■ **Aim of the exercise**: Return the listing below verbatim. Pictures do not belong in the copy.

■ **Provided data**:
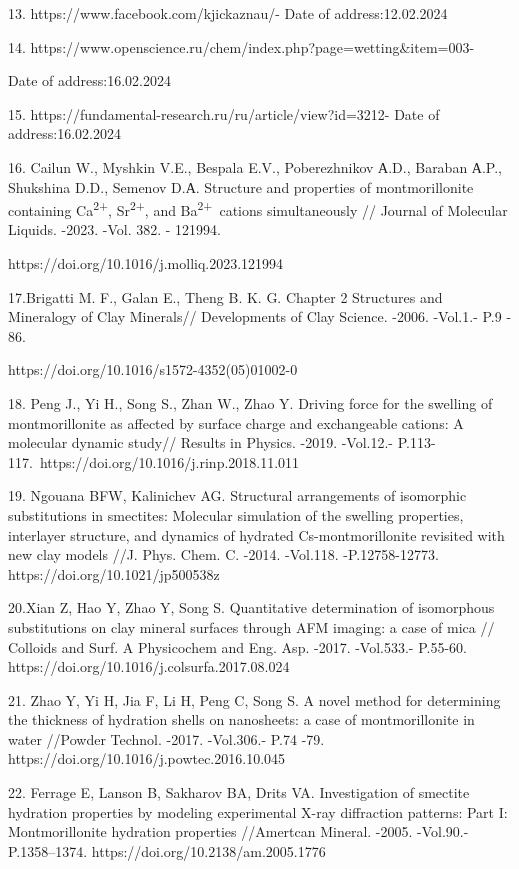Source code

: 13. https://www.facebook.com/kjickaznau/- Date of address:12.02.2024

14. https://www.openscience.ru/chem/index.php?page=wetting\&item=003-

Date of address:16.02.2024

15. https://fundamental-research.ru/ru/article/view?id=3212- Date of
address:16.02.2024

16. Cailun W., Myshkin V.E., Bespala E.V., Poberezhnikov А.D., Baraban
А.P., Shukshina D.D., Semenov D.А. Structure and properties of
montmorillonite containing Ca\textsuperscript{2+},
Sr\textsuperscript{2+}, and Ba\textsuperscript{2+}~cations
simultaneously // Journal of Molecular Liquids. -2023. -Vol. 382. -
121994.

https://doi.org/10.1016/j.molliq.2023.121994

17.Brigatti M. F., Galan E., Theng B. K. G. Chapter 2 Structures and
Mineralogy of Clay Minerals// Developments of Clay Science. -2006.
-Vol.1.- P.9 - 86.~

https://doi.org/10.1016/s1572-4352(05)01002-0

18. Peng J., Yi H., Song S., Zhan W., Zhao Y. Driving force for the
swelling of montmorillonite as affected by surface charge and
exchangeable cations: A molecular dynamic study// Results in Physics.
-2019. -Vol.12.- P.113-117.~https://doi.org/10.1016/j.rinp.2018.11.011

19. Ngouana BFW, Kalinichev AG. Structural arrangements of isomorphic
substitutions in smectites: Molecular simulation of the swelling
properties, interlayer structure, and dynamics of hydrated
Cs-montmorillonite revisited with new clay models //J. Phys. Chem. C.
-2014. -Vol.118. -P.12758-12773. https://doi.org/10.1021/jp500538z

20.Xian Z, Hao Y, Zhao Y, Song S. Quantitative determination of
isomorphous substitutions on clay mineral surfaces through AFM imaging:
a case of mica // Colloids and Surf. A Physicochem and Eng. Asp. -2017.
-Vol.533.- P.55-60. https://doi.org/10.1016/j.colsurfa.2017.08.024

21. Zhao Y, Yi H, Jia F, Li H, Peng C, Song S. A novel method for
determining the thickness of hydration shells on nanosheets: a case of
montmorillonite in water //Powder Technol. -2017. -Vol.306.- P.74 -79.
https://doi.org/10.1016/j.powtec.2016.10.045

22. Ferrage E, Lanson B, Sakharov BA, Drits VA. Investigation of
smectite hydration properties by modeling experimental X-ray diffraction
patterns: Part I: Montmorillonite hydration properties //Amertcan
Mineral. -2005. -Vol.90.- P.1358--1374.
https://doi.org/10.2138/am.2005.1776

■ **Finished task**:
Source code

: 13. https://www.facebook.com/kjickaznau/- Date of address:12.02.2024

14. https://www.openscience.ru/chem/index.php?page=wetting\&item=003-

Date of address:16.02.2024

15. https://fundamental-research.ru/ru/article/view?id=3212- Date of
address:16.02.2024

16. Cailun W., Myshkin V.E., Bespala E.V., Poberezhnikov А.D., Baraban
А.P., Shukshina D.D., Semenov D.А. Structure and properties of
montmorillonite containing Ca\textsuperscript{2+},
Sr\textsuperscript{2+}, and Ba\textsuperscript{2+}~cations
simultaneously // Journal of Molecular Liquids. -2023. -Vol. 382. -
121994.

https://doi.org/10.1016/j.molliq.2023.121994

17.Brigatti M. F., Galan E., Theng B. K. G. Chapter 2 Structures and
Mineralogy of Clay Minerals// Developments of Clay Science. -2006.
-Vol.1.- P.9 - 86.~

https://doi.org/10.1016/s1572-4352(05)01002-0

18. Peng J., Yi H., Song S., Zhan W., Zhao Y. Driving force for the
swelling of montmorillonite as affected by surface charge and
exchangeable cations: A molecular dynamic study// Results in Physics.
-2019. -Vol.12.- P.113-117.~https://doi.org/10.1016/j.rinp.2018.11.011

19. Ngouana BFW, Kalinichev AG. Structural arrangements of isomorphic
substitutions in smectites: Molecular simulation of the swelling
properties, interlayer structure, and dynamics of hydrated
Cs-montmorillonite revisited with new clay models //J. Phys. Chem. C.
-2014. -Vol.118. -P.12758-12773. https://doi.org/10.1021/jp500538z

20.Xian Z, Hao Y, Zhao Y, Song S. Quantitative determination of
isomorphous substitutions on clay mineral surfaces through AFM imaging:
a case of mica // Colloids and Surf. A Physicochem and Eng. Asp. -2017.
-Vol.533.- P.55-60. https://doi.org/10.1016/j.colsurfa.2017.08.024

21. Zhao Y, Yi H, Jia F, Li H, Peng C, Song S. A novel method for
determining the thickness of hydration shells on nanosheets: a case of
montmorillonite in water //Powder Technol. -2017. -Vol.306.- P.74 -79.
https://doi.org/10.1016/j.powtec.2016.10.045

22. Ferrage E, Lanson B, Sakharov BA, Drits VA. Investigation of
smectite hydration properties by modeling experimental X-ray diffraction
patterns: Part I: Montmorillonite hydration properties //Amertcan
Mineral. -2005. -Vol.90.- P.1358--1374.
https://doi.org/10.2138/am.2005.1776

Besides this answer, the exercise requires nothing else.